Do outro lado do espectro político, o presidente de extrema-direita do Brasil, Jair Bolsonaro, também se mostrou contrário ao evento, confirmando sua relação tensa com o atual presidente norte-americano. Dessa forma, Bolsonaro mantém seu assentimento em relação à Rússia, seu principal fornecedor de fertilizantes, e à China, seu principal parceiro comercial, demonstrando que a insatisfação dos governos latino-americanos com os EUA é generalizada.

Outros fatores também afetam a Cúpula das Américas, como a crise de legitimidade da OEA, agravada por sua crescente polarização e seu polêmico papel nas eleições bolivianas de 2019, e o apoio ou morna rejeição de diversos governos latino-americanos à invasão russa da Ucrânia.

A cúpula também enfrenta adversidades no país anfitrião.
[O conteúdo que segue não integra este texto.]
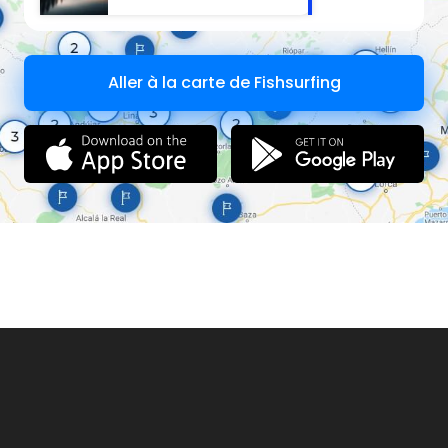
Aller à la carte de Fishsurfing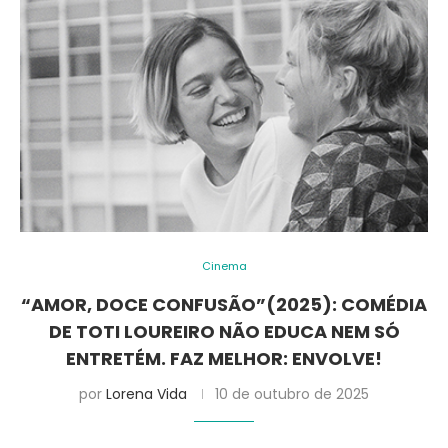
Cinema
“AMOR, DOCE CONFUSÃO”(2025): COMÉDIA
DE TOTI LOUREIRO NÃO EDUCA NEM SÓ
ENTRETÉM. FAZ MELHOR: ENVOLVE!
por
Lorena Vida
10 de outubro de 2025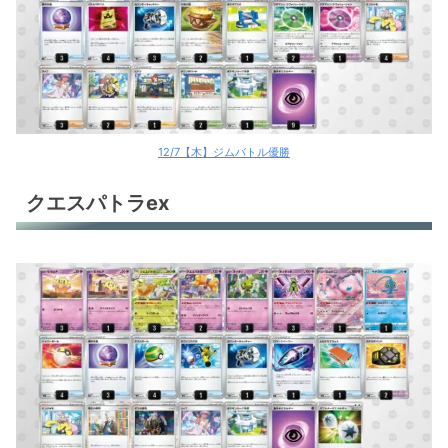
12/7【木】ジムバトル優勝
クエスパトラex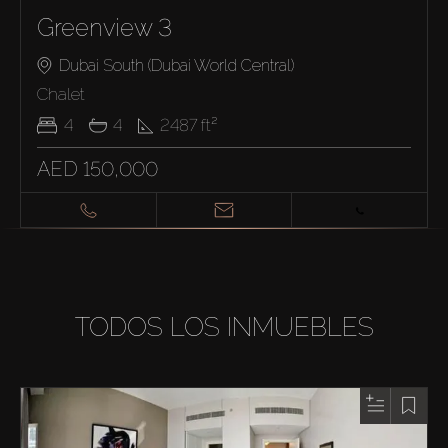
Greenview 3
Dubai South (Dubai World Central)
Chalet
4
4
2487
ft²
AED 150,000
TODOS LOS INMUEBLES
Há poucos meses das eleições de meio de mandato em novembro, o governo democrata de Biden precisa mostrar alguns ganhos em política externa, especialmente após a controversa retirada de suas tropas do Afeganistão em agosto de 2021. O governo Biden também enfrenta pressão de grupos hispânicos republicanos, que criticam a flexibilização das sanções contra Cuba e Venezuela nos últimos meses.

Em meio a essa situação complicada e à crise do multilateralismo nos níveis regional e global, a cúpula deve representar um avanço significativo em questões urgentes que exigem ação coordenada entre os países da região, como a emergência climática, a crise migratória, a cooperação sanitária e a recuperação econômica e social dos estragos deixados pela pandemia de Covid-19, além do realinhamento geopolítico global que a guerra na Ucrânia está causando.

Se realmente querem reconstruir pontes com seus vizinhos do sul, os Estados Unidos têm a oportunidade nesta cúpula de redesenhar sua estratégia regional e assumir o compromisso de fortalecer laços e restabelecer alianças sólidas e duradouras após décadas de negligência e menosprezo.